About not much of anything

I always find the disconnect between different disciplines and areas of study to be fascinating. Close friends are working on congressional oversight of the bureaucracy, and the executive branch more broadly, and they would in no way characterize Congress' role as micromanaging. More often, they would suggest that it was excessive delegation with overly broad mandates. Fukuyama is coming from a different angle, at a slightly different problem. I wonder how often these two discourses intersect.

Conversely, I would argue that the quality of governance in the US tends to be low precisely because of a continuing tradition of Jacksonian populism.
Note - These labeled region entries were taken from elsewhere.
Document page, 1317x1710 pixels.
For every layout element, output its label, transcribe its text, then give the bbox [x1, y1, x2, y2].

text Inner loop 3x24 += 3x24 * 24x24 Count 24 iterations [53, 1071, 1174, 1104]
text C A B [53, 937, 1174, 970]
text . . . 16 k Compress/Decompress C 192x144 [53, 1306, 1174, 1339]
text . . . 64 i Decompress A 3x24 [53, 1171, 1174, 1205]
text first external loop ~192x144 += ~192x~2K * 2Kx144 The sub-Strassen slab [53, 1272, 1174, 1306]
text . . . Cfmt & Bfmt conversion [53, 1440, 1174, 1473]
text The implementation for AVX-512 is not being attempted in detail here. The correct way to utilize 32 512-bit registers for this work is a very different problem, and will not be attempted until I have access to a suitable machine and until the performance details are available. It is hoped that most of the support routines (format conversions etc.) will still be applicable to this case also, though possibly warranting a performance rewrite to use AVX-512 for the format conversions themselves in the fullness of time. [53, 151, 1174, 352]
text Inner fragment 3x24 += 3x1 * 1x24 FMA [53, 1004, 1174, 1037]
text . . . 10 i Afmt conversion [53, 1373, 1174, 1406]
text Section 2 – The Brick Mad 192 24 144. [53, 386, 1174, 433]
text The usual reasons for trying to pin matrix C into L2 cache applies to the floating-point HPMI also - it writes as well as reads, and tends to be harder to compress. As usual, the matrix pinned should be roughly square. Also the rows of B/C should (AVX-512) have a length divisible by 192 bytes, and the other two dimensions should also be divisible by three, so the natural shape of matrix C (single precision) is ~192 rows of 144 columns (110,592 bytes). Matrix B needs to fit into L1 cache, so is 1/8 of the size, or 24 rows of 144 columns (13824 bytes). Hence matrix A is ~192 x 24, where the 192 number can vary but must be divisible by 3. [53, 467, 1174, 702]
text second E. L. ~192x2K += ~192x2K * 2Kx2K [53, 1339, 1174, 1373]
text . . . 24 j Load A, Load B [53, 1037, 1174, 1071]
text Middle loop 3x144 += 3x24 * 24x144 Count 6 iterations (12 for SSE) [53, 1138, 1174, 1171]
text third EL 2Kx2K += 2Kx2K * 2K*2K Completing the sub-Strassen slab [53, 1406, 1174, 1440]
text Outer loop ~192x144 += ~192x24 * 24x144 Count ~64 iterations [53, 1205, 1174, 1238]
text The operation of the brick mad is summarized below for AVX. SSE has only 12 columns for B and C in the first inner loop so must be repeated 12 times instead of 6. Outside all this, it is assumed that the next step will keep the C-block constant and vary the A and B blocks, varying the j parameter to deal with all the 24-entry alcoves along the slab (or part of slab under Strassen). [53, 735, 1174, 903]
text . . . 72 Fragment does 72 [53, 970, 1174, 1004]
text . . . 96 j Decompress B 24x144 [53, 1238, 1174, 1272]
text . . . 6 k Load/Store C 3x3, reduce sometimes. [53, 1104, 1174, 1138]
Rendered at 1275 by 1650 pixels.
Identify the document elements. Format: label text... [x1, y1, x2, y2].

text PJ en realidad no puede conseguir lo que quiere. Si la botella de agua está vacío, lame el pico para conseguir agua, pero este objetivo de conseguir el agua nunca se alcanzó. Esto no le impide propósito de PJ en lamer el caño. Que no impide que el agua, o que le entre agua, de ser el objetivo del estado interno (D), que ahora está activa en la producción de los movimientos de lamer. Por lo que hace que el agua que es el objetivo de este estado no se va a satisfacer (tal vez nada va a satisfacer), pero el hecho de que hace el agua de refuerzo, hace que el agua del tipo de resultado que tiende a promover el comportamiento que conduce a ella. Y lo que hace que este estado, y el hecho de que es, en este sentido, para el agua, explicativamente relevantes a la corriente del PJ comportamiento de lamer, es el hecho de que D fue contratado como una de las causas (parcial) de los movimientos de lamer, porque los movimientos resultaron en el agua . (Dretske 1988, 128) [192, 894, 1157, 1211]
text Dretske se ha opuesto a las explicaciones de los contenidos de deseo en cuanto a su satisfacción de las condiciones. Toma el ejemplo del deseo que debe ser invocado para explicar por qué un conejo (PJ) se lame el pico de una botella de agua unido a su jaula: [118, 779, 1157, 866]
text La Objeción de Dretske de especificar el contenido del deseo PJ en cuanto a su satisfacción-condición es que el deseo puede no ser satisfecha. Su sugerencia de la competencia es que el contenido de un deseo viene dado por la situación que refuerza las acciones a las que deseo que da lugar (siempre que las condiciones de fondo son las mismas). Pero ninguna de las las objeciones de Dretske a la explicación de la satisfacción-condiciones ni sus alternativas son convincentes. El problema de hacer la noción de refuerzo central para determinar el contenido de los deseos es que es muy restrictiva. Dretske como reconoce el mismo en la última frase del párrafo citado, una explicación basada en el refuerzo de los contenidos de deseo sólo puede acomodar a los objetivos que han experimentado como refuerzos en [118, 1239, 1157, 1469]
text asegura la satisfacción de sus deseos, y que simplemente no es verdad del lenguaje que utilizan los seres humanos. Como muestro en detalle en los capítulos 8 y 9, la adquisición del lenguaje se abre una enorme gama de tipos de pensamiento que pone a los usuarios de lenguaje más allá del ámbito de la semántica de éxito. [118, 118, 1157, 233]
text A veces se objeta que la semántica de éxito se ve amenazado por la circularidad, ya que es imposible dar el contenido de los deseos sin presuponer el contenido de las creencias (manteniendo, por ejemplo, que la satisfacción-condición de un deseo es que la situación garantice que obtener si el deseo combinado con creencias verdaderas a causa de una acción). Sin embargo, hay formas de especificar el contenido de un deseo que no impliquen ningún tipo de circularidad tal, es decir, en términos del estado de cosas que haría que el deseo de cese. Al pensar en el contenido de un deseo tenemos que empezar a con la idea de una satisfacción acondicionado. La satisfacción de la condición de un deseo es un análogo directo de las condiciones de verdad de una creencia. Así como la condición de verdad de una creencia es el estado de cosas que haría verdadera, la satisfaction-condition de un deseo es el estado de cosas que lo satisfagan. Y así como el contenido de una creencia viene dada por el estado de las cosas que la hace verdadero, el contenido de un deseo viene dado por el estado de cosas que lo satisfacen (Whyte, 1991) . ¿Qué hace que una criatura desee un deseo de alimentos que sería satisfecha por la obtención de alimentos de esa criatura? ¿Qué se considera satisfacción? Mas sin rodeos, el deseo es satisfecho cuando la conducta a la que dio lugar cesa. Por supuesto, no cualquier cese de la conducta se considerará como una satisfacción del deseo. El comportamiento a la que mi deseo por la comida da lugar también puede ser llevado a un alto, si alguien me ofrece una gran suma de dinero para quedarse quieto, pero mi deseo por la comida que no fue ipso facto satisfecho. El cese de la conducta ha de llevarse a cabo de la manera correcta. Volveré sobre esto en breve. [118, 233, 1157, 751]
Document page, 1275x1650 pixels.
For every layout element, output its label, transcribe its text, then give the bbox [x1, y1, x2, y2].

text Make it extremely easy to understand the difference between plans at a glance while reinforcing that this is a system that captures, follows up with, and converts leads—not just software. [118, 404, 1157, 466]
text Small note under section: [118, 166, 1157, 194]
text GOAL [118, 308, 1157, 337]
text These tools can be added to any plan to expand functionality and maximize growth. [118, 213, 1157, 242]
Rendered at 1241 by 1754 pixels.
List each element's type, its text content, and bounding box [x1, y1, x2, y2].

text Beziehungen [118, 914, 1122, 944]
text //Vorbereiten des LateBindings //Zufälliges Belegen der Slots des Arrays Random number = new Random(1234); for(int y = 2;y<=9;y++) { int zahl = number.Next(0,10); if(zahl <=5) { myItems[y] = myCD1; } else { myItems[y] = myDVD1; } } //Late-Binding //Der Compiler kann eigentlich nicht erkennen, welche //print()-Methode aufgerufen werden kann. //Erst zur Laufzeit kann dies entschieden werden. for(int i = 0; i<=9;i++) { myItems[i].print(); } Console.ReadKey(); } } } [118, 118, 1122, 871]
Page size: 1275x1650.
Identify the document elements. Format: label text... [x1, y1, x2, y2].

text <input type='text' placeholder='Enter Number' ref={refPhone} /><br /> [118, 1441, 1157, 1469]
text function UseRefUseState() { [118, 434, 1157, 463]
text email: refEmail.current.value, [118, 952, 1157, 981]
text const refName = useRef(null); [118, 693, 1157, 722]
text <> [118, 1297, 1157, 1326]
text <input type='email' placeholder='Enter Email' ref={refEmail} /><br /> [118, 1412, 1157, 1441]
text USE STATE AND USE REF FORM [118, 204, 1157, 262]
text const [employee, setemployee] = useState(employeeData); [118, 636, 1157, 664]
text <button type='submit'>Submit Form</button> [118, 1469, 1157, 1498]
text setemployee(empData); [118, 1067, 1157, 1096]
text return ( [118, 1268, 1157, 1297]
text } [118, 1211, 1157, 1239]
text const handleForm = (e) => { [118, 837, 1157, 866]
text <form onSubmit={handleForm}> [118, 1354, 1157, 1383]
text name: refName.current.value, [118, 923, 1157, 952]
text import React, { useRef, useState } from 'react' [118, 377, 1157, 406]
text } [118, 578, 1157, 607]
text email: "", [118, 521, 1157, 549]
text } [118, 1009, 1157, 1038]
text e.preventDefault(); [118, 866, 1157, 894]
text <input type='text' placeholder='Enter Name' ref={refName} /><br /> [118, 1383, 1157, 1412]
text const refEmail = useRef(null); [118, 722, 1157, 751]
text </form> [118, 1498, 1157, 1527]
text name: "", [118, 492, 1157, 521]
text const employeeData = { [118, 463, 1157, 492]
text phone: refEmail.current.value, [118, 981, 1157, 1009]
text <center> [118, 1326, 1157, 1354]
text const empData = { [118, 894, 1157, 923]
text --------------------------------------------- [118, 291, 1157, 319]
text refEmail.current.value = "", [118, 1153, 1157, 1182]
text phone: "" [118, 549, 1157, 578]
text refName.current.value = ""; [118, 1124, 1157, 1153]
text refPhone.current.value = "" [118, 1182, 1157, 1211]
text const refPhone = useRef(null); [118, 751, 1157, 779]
Americans with their democratic roots generally do not trust elite bureaucrats to the extent that the French, Germans, British, or Japanese have in years past. This distrust leads to micromanagement by Congress through proliferating rules and complex, self-contradictory legislative mandates which make poor quality governance a self-fulfilling prophecy. The US is thus caught in a low-level equilibrium trap, in which a hobbled bureaucracy validates everyone’s view that the government can’t do anything competently. The origins of this, as Martin Shefter pointed out many years ago, is due to the fact that democracy preceded bureaucratic consolidation in contrast to European democracies that arose out of aristocratic regimes.
The "democracy came too quickly" argument is employed in many different contexts: why the US did not (supposedly) have as robust a tradition of class conflict and class consciousness, why we have a much more fragmented institutional structure of governance, why we elect judges. There is considerable force to these arguments, although sometimes they do seem to fall into the rhetoric of reaction/academic goldmine category of perverse consequences of good things/noble consequences of bad things.

This is via Marginal Revolution, which is always good--although, in my mind, rarely right--and for which my frequent links should not be read as a cheap distraction of the "Some of my best RSS feeds are conservative..." variety.